→ TASK TO COMPLETE
Replace "right iliac vein" with "left iliac vein" in the records from their start through the line containing "224V220L132 222L129 226H127L117", inclusive. Write those lines out again with no other change, and leave the pictures out.

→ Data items
--------------------------------

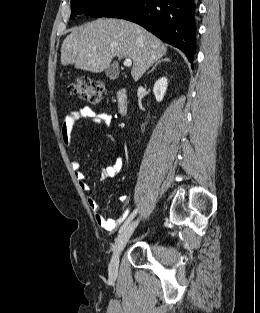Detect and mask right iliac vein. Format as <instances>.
<instances>
[{
    "label": "right iliac vein",
    "instance_id": "right-iliac-vein-1",
    "mask_svg": "<svg viewBox=\"0 0 260 313\" xmlns=\"http://www.w3.org/2000/svg\"><path fill=\"white\" fill-rule=\"evenodd\" d=\"M138 224V220L132 222L129 226H127L117 237L114 247H113V255L109 265V274L112 277H116L118 274L119 267V255L126 246L129 238L131 237L133 231L135 230Z\"/></svg>",
    "mask_w": 260,
    "mask_h": 313
}]
</instances>
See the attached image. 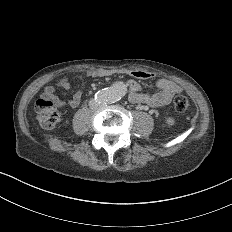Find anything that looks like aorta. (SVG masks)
<instances>
[{
    "mask_svg": "<svg viewBox=\"0 0 232 232\" xmlns=\"http://www.w3.org/2000/svg\"><path fill=\"white\" fill-rule=\"evenodd\" d=\"M126 85L123 82H116L101 93L106 101H119L126 94Z\"/></svg>",
    "mask_w": 232,
    "mask_h": 232,
    "instance_id": "obj_1",
    "label": "aorta"
}]
</instances>
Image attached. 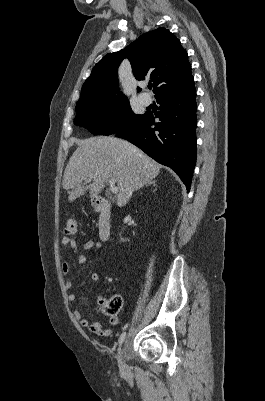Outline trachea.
Instances as JSON below:
<instances>
[{
	"label": "trachea",
	"instance_id": "trachea-1",
	"mask_svg": "<svg viewBox=\"0 0 265 401\" xmlns=\"http://www.w3.org/2000/svg\"><path fill=\"white\" fill-rule=\"evenodd\" d=\"M148 88H149V89H152V83H149V84H148Z\"/></svg>",
	"mask_w": 265,
	"mask_h": 401
}]
</instances>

--------------------------------

→ WRITTEN SOLUTION
Detect and mask left iliac vein. Format as <instances>.
<instances>
[{
    "label": "left iliac vein",
    "instance_id": "right-iliac-vein-1",
    "mask_svg": "<svg viewBox=\"0 0 260 313\" xmlns=\"http://www.w3.org/2000/svg\"><path fill=\"white\" fill-rule=\"evenodd\" d=\"M138 224V220L132 222L129 226H127L117 237L114 247H113V255L109 265V274L112 277H116L118 274L119 267V255L126 246L129 238L131 237L133 231L135 230Z\"/></svg>",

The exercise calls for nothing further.